Daily Archives: January 29, 2012

Adapted Armories

I read an article yesterday in the current issues of Preservation magazine about adapted uses for armories that made me feel sad and regretful, sad because the Salem Armory was lost and regretful that I didn’t do more to save it. I wrote about the armory story in a previous post, along with other preservation losses in Salem, so I won’t bore you with the details now, but I was on the Redevelopment Authority during the early stages of the battle to save it and wish I could have done more.  The fire-ravaged armory was just such an eyesore, and the “demolition by neglect” policy of the Peabody Essex Museum, seemed to make its eventual demolition inevitable, a fait accompli.  But once a building of that stature is gone, the streetscape is never the same.

The Preservation article, by the wonderfully-named Margaret Shakespeare, focuses on two Portland armories on either ends of the country.  The Portland, Maine Armory has been turned into the  Portland Regency Hotel, while the Portland, Oregon armory has been transformed into a theater for the Portland Center Stage Company.  These building look amazing, but perhaps more importantly, their environment is lively:  so different from that part of Essex Street in Salem where our armory once stood.

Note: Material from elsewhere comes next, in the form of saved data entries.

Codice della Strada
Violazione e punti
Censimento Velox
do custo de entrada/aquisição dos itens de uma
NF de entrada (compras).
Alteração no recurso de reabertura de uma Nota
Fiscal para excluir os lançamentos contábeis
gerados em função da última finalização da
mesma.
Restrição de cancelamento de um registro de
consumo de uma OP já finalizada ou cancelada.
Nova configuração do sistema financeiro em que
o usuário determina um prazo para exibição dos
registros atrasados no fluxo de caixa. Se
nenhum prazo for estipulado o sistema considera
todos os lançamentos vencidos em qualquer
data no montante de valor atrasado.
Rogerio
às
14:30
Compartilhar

The Portland (Maine) Regency Hotel in its first incarnation as the State of Maine Armory, and now.

The Portland, Oregon Armory exterior and interior mezzanine.

The Salem Armory was demolished  in 2000, leaving its rear drill shed reconstituted as a Visitor’s Center for the Salem Maritime National Historic site and an always-empty “Armory Park” in its wake.  In the intervening decade between then and now, both a new hotel (The Salem Waterfront) and a new theater company (The Salem Theatre Company) have come to town.